▸ Task details:
Repeat verbatim the lines of the data below, beginning with the line containing "FIG. 11. (Color)" and continuing to the end.

▸ Collected data:
- Opening Delimiter -

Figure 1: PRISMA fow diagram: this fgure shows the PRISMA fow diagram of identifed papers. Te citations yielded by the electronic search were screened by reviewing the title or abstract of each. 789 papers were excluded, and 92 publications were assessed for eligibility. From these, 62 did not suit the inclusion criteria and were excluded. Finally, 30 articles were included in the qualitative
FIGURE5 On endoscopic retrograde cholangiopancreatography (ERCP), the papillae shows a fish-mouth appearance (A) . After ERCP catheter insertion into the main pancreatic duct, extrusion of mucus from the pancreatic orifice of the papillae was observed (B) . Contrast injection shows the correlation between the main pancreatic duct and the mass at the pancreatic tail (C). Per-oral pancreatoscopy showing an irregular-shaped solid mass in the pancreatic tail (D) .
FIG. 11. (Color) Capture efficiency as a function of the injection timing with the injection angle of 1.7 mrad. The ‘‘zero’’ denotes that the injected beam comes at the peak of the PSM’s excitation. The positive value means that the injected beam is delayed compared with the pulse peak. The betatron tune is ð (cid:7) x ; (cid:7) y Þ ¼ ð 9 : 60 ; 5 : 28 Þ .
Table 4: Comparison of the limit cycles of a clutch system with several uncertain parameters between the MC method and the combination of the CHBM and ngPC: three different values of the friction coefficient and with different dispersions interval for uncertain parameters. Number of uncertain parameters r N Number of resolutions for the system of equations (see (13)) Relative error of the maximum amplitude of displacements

- Closing Delimiter -

▸ Task result:
FIG. 11. (Color) Capture efficiency as a function of the injection timing with the injection angle of 1.7 mrad. The ‘‘zero’’ denotes that the injected beam comes at the peak of the PSM’s excitation. The positive value means that the injected beam is delayed compared with the pulse peak. The betatron tune is ð (cid:7) x ; (cid:7) y Þ ¼ ð 9 : 60 ; 5 : 28 Þ .
Table 4: Comparison of the limit cycles of a clutch system with several uncertain parameters between the MC method and the combination of the CHBM and ngPC: three different values of the friction coefficient and with different dispersions interval for uncertain parameters. Number of uncertain parameters r N Number of resolutions for the system of equations (see (13)) Relative error of the maximum amplitude of displacements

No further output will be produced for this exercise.